## Source material
.....

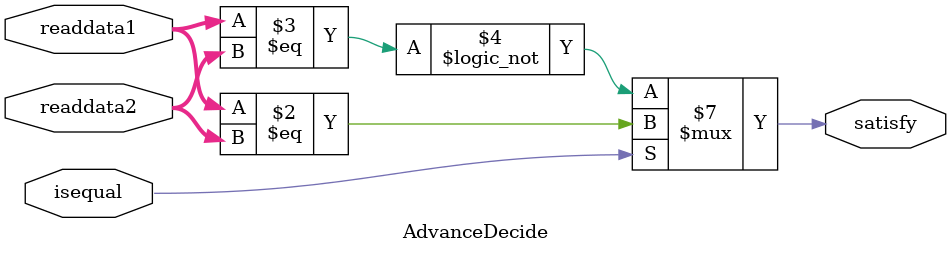
<source format=v>
`timescale 1ns / 1ps


module AdvanceDecide(
    input [31:0] readdata1,readdata2,
    input isequal,
    output reg satisfy
    );
    initial begin
        satisfy=0;
    end
    always @ (readdata1 or readdata2 or isequal)
    begin
        if(isequal)
            satisfy=(readdata1==readdata2);
        else
            satisfy=!(readdata1==readdata2);
    end
endmodule

</source>
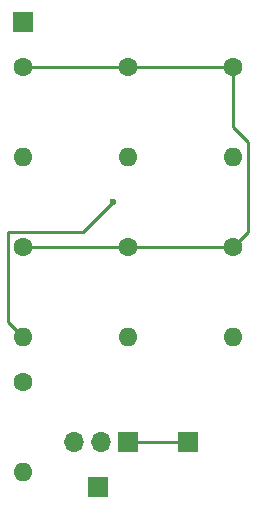
<source format=gbr>
G04 #@! TF.FileFunction,Copper,L2,Bot,Signal*
%FSLAX46Y46*%                          // Format specification, LA = backwards compatible, XNM-YNM where N = # of integer digits, M = # of decimal digits
G04 Gerber Fmt 4.6, Leading zero omitted, Abs format (unit mm)*
G04 Created by KiCad (PCBNEW 4.0.7-e2-6376~58~ubuntu16.04.1) date Wed Feb 21 21:54:52 2018*
%MOMM*%                                // Coordinate format, IN = inches, MM = millimeters
%LPD*%                                 //
G01*
G04 APERTURE LIST*                     // Aperture list
%ADD10C,0.100000*%                     // ADD(D-code number/aperture number)(aperture name),(modifiers set = modifierX)*
%ADD11R,1.700000X1.700000*%            // Starts at 10: D10 = AD10C
%ADD12O,1.700000X1.700000*%            // C= circle, R = rect, O = obround, P = polygon
%ADD13C,1.600000*%
%ADD14O,1.600000X1.600000*%
%ADD15C,0.600000*%
%ADD16C,0.250000*%
G04 APERTURE END LIST*
D10*                                   // Starting aperture 1
D11*                                   // D01, D02, D03 = operation codes
X46990000Y-40640000D03*                // D01 = moves to point, while drawing
X55880000Y-76200000D03*                // D02 = moves to point, no draw
D12*                                   // D03 = sets origin to that point
X53594000Y-76200000D03*
X51308000Y-76200000D03*                // G-commands =
D13*
X46990000Y-71120000D03*
D14*
X46990000Y-78740000D03*
D13*
X46990000Y-44450000D03*
D14*
X46990000Y-52070000D03*
D13*
X46990000Y-59690000D03*
D14*
X46990000Y-67310000D03*
D13*
X55880000Y-44450000D03*
D14*
X55880000Y-52070000D03*
D13*
X55880000Y-59690000D03*
D14*
X55880000Y-67310000D03*
D13*
X64770000Y-44450000D03*
D14*
X64770000Y-52070000D03*
D13*
X64770000Y-59690000D03*
D14*
X64770000Y-67310000D03*
D11*
X53340000Y-80010000D03*
X60960000Y-76200000D03*
D15*
X54610000Y-55880000D03*
D16*
X54610000Y-55880000D02*
X52070000Y-58420000D01*
X52070000Y-58420000D02*
X45720000Y-58420000D01*
X45720000Y-58420000D02*
X45720000Y-66040000D01*
X45720000Y-66040000D02*
X46990000Y-67310000D01*
X55880000Y-76200000D02*
X60960000Y-76200000D01*
X64770000Y-44450000D02*
X64770000Y-49530000D01*
X64770000Y-49530000D02*
X66040000Y-50800000D01*
X66040000Y-50800000D02*
X66040000Y-58420000D01*
X66040000Y-58420000D02*
X64770000Y-59690000D01*
X55880000Y-44450000D02*
X64770000Y-44450000D01*
X64770000Y-59690000D02*
X55880000Y-59690000D01*
X55880000Y-59690000D02*
X46990000Y-59690000D01*
X46990000Y-44450000D02*
X55880000Y-44450000D01*
M02*

</source>
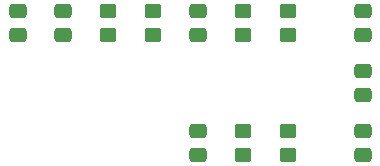
<source format=gbr>
%TF.GenerationSoftware,KiCad,Pcbnew,6.0.1-79c1e3a40b~116~ubuntu20.04.1*%
%TF.CreationDate,2022-02-13T18:37:16+04:00*%
%TF.ProjectId,clock_module,636c6f63-6b5f-46d6-9f64-756c652e6b69,rev?*%
%TF.SameCoordinates,Original*%
%TF.FileFunction,Paste,Bot*%
%TF.FilePolarity,Positive*%
%FSLAX46Y46*%
G04 Gerber Fmt 4.6, Leading zero omitted, Abs format (unit mm)*
G04 Created by KiCad (PCBNEW 6.0.1-79c1e3a40b~116~ubuntu20.04.1) date 2022-02-13 18:37:16*
%MOMM*%
%LPD*%
G01*
G04 APERTURE LIST*
G04 Aperture macros list*
%AMRoundRect*
0 Rectangle with rounded corners*
0 $1 Rounding radius*
0 $2 $3 $4 $5 $6 $7 $8 $9 X,Y pos of 4 corners*
0 Add a 4 corners polygon primitive as box body*
4,1,4,$2,$3,$4,$5,$6,$7,$8,$9,$2,$3,0*
0 Add four circle primitives for the rounded corners*
1,1,$1+$1,$2,$3*
1,1,$1+$1,$4,$5*
1,1,$1+$1,$6,$7*
1,1,$1+$1,$8,$9*
0 Add four rect primitives between the rounded corners*
20,1,$1+$1,$2,$3,$4,$5,0*
20,1,$1+$1,$4,$5,$6,$7,0*
20,1,$1+$1,$6,$7,$8,$9,0*
20,1,$1+$1,$8,$9,$2,$3,0*%
G04 Aperture macros list end*
%ADD10RoundRect,0.250000X-0.475000X0.337500X-0.475000X-0.337500X0.475000X-0.337500X0.475000X0.337500X0*%
%ADD11RoundRect,0.250000X-0.450000X0.350000X-0.450000X-0.350000X0.450000X-0.350000X0.450000X0.350000X0*%
%ADD12RoundRect,0.250000X0.450000X-0.350000X0.450000X0.350000X-0.450000X0.350000X-0.450000X-0.350000X0*%
%ADD13RoundRect,0.250000X0.475000X-0.337500X0.475000X0.337500X-0.475000X0.337500X-0.475000X-0.337500X0*%
G04 APERTURE END LIST*
D10*
%TO.C,C1*%
X85080000Y-50567500D03*
X85080000Y-48492500D03*
%TD*%
D11*
%TO.C,R6*%
X92700000Y-48530000D03*
X92700000Y-50530000D03*
%TD*%
D10*
%TO.C,C6*%
X110490000Y-58652500D03*
X110490000Y-60727500D03*
%TD*%
%TO.C,C4*%
X81270000Y-48492500D03*
X81270000Y-50567500D03*
%TD*%
D11*
%TO.C,R4*%
X100330000Y-48530000D03*
X100330000Y-50530000D03*
%TD*%
D10*
%TO.C,C8*%
X110490000Y-48492500D03*
X110490000Y-50567500D03*
%TD*%
D11*
%TO.C,R2*%
X100330000Y-58690000D03*
X100330000Y-60690000D03*
%TD*%
D10*
%TO.C,C2*%
X96520000Y-58652500D03*
X96520000Y-60727500D03*
%TD*%
D11*
%TO.C,R5*%
X104140000Y-48530000D03*
X104140000Y-50530000D03*
%TD*%
D12*
%TO.C,R1*%
X88890000Y-50530000D03*
X88890000Y-48530000D03*
%TD*%
%TO.C,R3*%
X104140000Y-60690000D03*
X104140000Y-58690000D03*
%TD*%
D13*
%TO.C,C7*%
X110490000Y-55647500D03*
X110490000Y-53572500D03*
%TD*%
D10*
%TO.C,C3*%
X96520000Y-48492500D03*
X96520000Y-50567500D03*
%TD*%
M02*

</source>
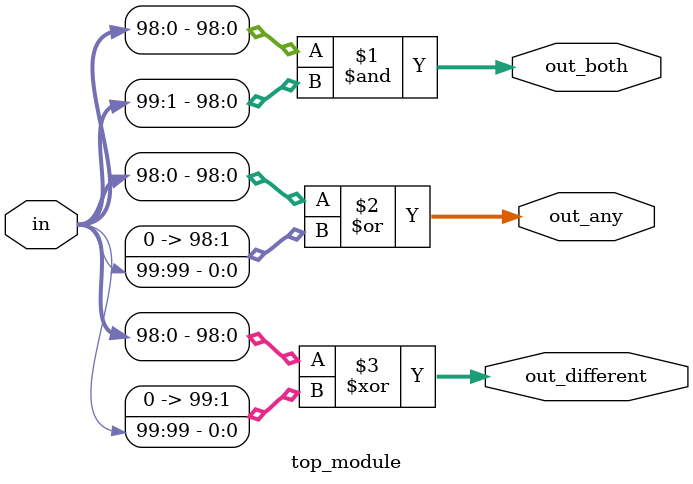
<source format=sv>
module top_module (
    input [99:0] in,
    output [98:0] out_both,
    output [99:1] out_any,
    output [99:0] out_different
);

    assign out_both = in[98:0] & in[99:1];
    
    assign out_any = in[98:0] | {1'b0, in[99]};
    
    assign out_different = in[98:0] ^ {1'b0, in[99]};

endmodule

</source>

.....

## What is required
Print the entire listing precisely as written, omitting the images it holds.

## Result for this exercise
<source format=v>
`timescale 1ns / 1ps


module AdvanceDecide(
    input [31:0] readdata1,readdata2,
    input isequal,
    output reg satisfy
    );
    initial begin
        satisfy=0;
    end
    always @ (readdata1 or readdata2 or isequal)
    begin
        if(isequal)
            satisfy=(readdata1==readdata2);
        else
            satisfy=!(readdata1==readdata2);
    end
endmodule

</source>
<source format=gbr>
G04 #@! TF.FileFunction,Copper,L2,Bot,Signal*
%FSLAX46Y46*%                          // Format specification, LA = backwards compatible, XNM-YNM where N = # of integer digits, M = # of decimal digits
G04 Gerber Fmt 4.6, Leading zero omitted, Abs format (unit mm)*
G04 Created by KiCad (PCBNEW 4.0.7-e2-6376~58~ubuntu16.04.1) date Wed Feb 21 21:54:52 2018*
%MOMM*%                                // Coordinate format, IN = inches, MM = millimeters
%LPD*%                                 //
G01*
G04 APERTURE LIST*                     // Aperture list
%ADD10C,0.100000*%                     // ADD(D-code number/aperture number)(aperture name),(modifiers set = modifierX)*
%ADD11R,1.700000X1.700000*%            // Starts at 10: D10 = AD10C
%ADD12O,1.700000X1.700000*%            // C= circle, R = rect, O = obround, P = polygon
%ADD13C,1.600000*%
%ADD14O,1.600000X1.600000*%
%ADD15C,0.600000*%
%ADD16C,0.250000*%
G04 APERTURE END LIST*
D10*                                   // Starting aperture 1
D11*                                   // D01, D02, D03 = operation codes
X46990000Y-40640000D03*                // D01 = moves to point, while drawing
X55880000Y-76200000D03*                // D02 = moves to point, no draw
D12*                                   // D03 = sets origin to that point
X53594000Y-76200000D03*
X51308000Y-76200000D03*                // G-commands =
D13*
X46990000Y-71120000D03*
D14*
X46990000Y-78740000D03*
D13*
X46990000Y-44450000D03*
D14*
X46990000Y-52070000D03*
D13*
X46990000Y-59690000D03*
D14*
X46990000Y-67310000D03*
D13*
X55880000Y-44450000D03*
D14*
X55880000Y-52070000D03*
D13*
X55880000Y-59690000D03*
D14*
X55880000Y-67310000D03*
D13*
X64770000Y-44450000D03*
D14*
X64770000Y-52070000D03*
D13*
X64770000Y-59690000D03*
D14*
X64770000Y-67310000D03*
D11*
X53340000Y-80010000D03*
X60960000Y-76200000D03*
D15*
X54610000Y-55880000D03*
D16*
X54610000Y-55880000D02*
X52070000Y-58420000D01*
X52070000Y-58420000D02*
X45720000Y-58420000D01*
X45720000Y-58420000D02*
X45720000Y-66040000D01*
X45720000Y-66040000D02*
X46990000Y-67310000D01*
X55880000Y-76200000D02*
X60960000Y-76200000D01*
X64770000Y-44450000D02*
X64770000Y-49530000D01*
X64770000Y-49530000D02*
X66040000Y-50800000D01*
X66040000Y-50800000D02*
X66040000Y-58420000D01*
X66040000Y-58420000D02*
X64770000Y-59690000D01*
X55880000Y-44450000D02*
X64770000Y-44450000D01*
X64770000Y-59690000D02*
X55880000Y-59690000D01*
X55880000Y-59690000D02*
X46990000Y-59690000D01*
X46990000Y-44450000D02*
X55880000Y-44450000D01*
M02*

</source>
<source format=gbr>
%TF.GenerationSoftware,KiCad,Pcbnew,6.0.1-79c1e3a40b~116~ubuntu20.04.1*%
%TF.CreationDate,2022-02-13T18:37:16+04:00*%
%TF.ProjectId,clock_module,636c6f63-6b5f-46d6-9f64-756c652e6b69,rev?*%
%TF.SameCoordinates,Original*%
%TF.FileFunction,Paste,Bot*%
%TF.FilePolarity,Positive*%
%FSLAX46Y46*%
G04 Gerber Fmt 4.6, Leading zero omitted, Abs format (unit mm)*
G04 Created by KiCad (PCBNEW 6.0.1-79c1e3a40b~116~ubuntu20.04.1) date 2022-02-13 18:37:16*
%MOMM*%
%LPD*%
G01*
G04 APERTURE LIST*
G04 Aperture macros list*
%AMRoundRect*
0 Rectangle with rounded corners*
0 $1 Rounding radius*
0 $2 $3 $4 $5 $6 $7 $8 $9 X,Y pos of 4 corners*
0 Add a 4 corners polygon primitive as box body*
4,1,4,$2,$3,$4,$5,$6,$7,$8,$9,$2,$3,0*
0 Add four circle primitives for the rounded corners*
1,1,$1+$1,$2,$3*
1,1,$1+$1,$4,$5*
1,1,$1+$1,$6,$7*
1,1,$1+$1,$8,$9*
0 Add four rect primitives between the rounded corners*
20,1,$1+$1,$2,$3,$4,$5,0*
20,1,$1+$1,$4,$5,$6,$7,0*
20,1,$1+$1,$6,$7,$8,$9,0*
20,1,$1+$1,$8,$9,$2,$3,0*%
G04 Aperture macros list end*
%ADD10RoundRect,0.250000X-0.475000X0.337500X-0.475000X-0.337500X0.475000X-0.337500X0.475000X0.337500X0*%
%ADD11RoundRect,0.250000X-0.450000X0.350000X-0.450000X-0.350000X0.450000X-0.350000X0.450000X0.350000X0*%
%ADD12RoundRect,0.250000X0.450000X-0.350000X0.450000X0.350000X-0.450000X0.350000X-0.450000X-0.350000X0*%
%ADD13RoundRect,0.250000X0.475000X-0.337500X0.475000X0.337500X-0.475000X0.337500X-0.475000X-0.337500X0*%
G04 APERTURE END LIST*
D10*
%TO.C,C1*%
X85080000Y-50567500D03*
X85080000Y-48492500D03*
%TD*%
D11*
%TO.C,R6*%
X92700000Y-48530000D03*
X92700000Y-50530000D03*
%TD*%
D10*
%TO.C,C6*%
X110490000Y-58652500D03*
X110490000Y-60727500D03*
%TD*%
%TO.C,C4*%
X81270000Y-48492500D03*
X81270000Y-50567500D03*
%TD*%
D11*
%TO.C,R4*%
X100330000Y-48530000D03*
X100330000Y-50530000D03*
%TD*%
D10*
%TO.C,C8*%
X110490000Y-48492500D03*
X110490000Y-50567500D03*
%TD*%
D11*
%TO.C,R2*%
X100330000Y-58690000D03*
X100330000Y-60690000D03*
%TD*%
D10*
%TO.C,C2*%
X96520000Y-58652500D03*
X96520000Y-60727500D03*
%TD*%
D11*
%TO.C,R5*%
X104140000Y-48530000D03*
X104140000Y-50530000D03*
%TD*%
D12*
%TO.C,R1*%
X88890000Y-50530000D03*
X88890000Y-48530000D03*
%TD*%
%TO.C,R3*%
X104140000Y-60690000D03*
X104140000Y-58690000D03*
%TD*%
D13*
%TO.C,C7*%
X110490000Y-55647500D03*
X110490000Y-53572500D03*
%TD*%
D10*
%TO.C,C3*%
X96520000Y-48492500D03*
X96520000Y-50567500D03*
%TD*%
M02*

</source>
<source format=sv>
module top_module (
    input [99:0] in,
    output [98:0] out_both,
    output [99:1] out_any,
    output [99:0] out_different
);

    assign out_both = in[98:0] & in[99:1];
    
    assign out_any = in[98:0] | {1'b0, in[99]};
    
    assign out_different = in[98:0] ^ {1'b0, in[99]};

endmodule

</source>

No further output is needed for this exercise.